# Looking for Jersey Name Transfers. Looking for company suggestions



## ichewa (Oct 21, 2012)

I'm looking for a great quality company that's offering custom name transfers for a cheap affordable price. I am to do a job in the very near future for school jerseys where one's individual name will be on the back. I am currently a screen printer and doing that many individual names would be a bunch of wasted time. I do own a heat press as I did heat pressing before, but if anyone could give 
recommendations of companies that offer this service at a cheap price, that would be awesome.

The quantity I'm looking at is 100-300 if this helps.

Thank you!


----------



## royster13 (Aug 14, 2007)

You could probably buy a cutter and pay for it with 1 job like that......Individual names from a transfer company will run you 1.50 to 2.50 each.......


----------



## ichewa (Oct 21, 2012)

royster13 said:


> You could probably buy a cutter and pay for it with 1 job like that......Individual names from a transfer company will run you 1.50 to 2.50 each.......


Do you know where I can find it for 1.50 to 2.50 each?
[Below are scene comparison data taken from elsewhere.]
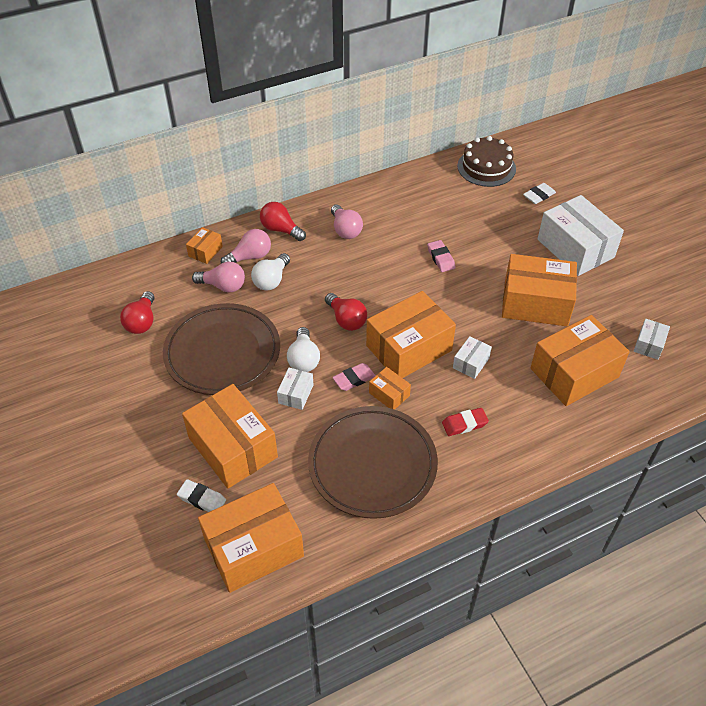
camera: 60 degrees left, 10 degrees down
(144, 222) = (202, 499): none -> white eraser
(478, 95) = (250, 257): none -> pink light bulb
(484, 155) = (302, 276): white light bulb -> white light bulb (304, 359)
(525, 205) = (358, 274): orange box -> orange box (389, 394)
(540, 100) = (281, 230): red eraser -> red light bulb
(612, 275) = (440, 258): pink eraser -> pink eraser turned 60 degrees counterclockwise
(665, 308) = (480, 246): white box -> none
The cheapest I found was for 3.20 base price


----------



## royster13 (Aug 14, 2007)

Transfer Express.....


----------



## 1316Promotions (Sep 6, 2011)

F&M Impressions is another good source


----------



## royster13 (Aug 14, 2007)

1316Promotions said:


> F&M Impressions is another good source


I am looking for individual names on their website and see nothing.....Do you have more information about these?....Thanks....


----------



## 1316Promotions (Sep 6, 2011)

Sorry...missed the name part.
Transfer Express is the only one I know when you can buy the letters for names.


----------



## upperhandprint (Jan 3, 2013)

We do that at my shop. Depends on color and such, but like someone previous said, a plotter is the way to go. We run thermoflex for most jobs, but can also cut plastisol transfers which I like the quality of way more.


----------